Though on average, local developer builds are under 60 seconds, some builds can take as long as 3-5 minutes here at SoundCloud. As an example, the following build scan shows a build that took 5 minutes and 44 seconds.

3 mins annotation processing

Out of all the annotation processors in use here, Dagger takes the most amount of time by far. It took a total of 3m 9s in the above example.4

When using Dagger Reflect, the compiler never spends more than 80 ms processing annotations — a huge decrease in build times.

Our Dagger Reflect benchmark in our Android project led to a decrease in build times from 62 seconds to 31 seconds for an ABI change to a module. Dagger Reflect makes builds take half as long!

But what about overall build speeds for all our developers? In a four-week period, our average build time for all local builds without Dagger Reflect was 81.13 seconds. The build time with Dagger Reflect enabled was 55.33 seconds.
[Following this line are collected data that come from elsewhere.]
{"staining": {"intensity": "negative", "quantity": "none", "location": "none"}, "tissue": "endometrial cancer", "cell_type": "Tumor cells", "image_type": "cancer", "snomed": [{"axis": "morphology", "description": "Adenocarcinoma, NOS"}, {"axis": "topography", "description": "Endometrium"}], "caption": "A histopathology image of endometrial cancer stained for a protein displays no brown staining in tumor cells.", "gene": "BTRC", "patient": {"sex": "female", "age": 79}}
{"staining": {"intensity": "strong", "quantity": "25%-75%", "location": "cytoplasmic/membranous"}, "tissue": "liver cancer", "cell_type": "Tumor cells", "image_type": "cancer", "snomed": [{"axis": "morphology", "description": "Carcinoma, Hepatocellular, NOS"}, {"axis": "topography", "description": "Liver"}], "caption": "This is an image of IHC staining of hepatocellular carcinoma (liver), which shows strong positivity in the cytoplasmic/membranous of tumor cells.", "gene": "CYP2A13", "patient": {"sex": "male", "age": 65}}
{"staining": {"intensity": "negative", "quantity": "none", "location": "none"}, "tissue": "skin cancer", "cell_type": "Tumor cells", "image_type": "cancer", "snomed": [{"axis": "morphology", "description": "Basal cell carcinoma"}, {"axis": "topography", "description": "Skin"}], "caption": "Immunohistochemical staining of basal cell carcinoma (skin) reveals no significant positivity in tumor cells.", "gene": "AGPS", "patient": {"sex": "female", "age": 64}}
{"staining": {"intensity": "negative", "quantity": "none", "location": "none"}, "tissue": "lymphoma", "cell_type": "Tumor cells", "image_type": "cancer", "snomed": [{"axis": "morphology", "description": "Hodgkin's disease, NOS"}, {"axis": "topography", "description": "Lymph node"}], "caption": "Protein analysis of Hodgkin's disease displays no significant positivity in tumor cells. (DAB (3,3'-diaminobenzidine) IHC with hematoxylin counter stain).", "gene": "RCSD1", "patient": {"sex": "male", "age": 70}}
This is, on average, a 26 second and 32% decrease in build speeds!

No Dagger Reflect With Dagger Reflect
81.13 secs average 55.33 secs average

However, we see the biggest wins on the longest builds because those are the ones that spend the most amount of time in annotation processing. For simply applying a Gradle plugin in the root of a project, this is probably the easiest build speed win!

To sum it up, we saw that Dagger was taking a large portion of our build times. We saved up to 50 percent of our local build times with little maintenance cost by swapping regular Dagger for Dagger Reflect. Try it out in your project!

Additional Reading


  1. Dagger is a popular dependency injection framework in the Android and JVM world that leverages annotation processing.

  2. Annotation processing is a way of hooking in to the compilation to analyze source code and generate code.

  3. Dagger Reflect is designed to be used for development builds only.

  4. This time is cumulative, not wall clock time. Multiple threads or Gradle tasks could be compiling using Dagger in parallel and the time spent in parallel might be double counted.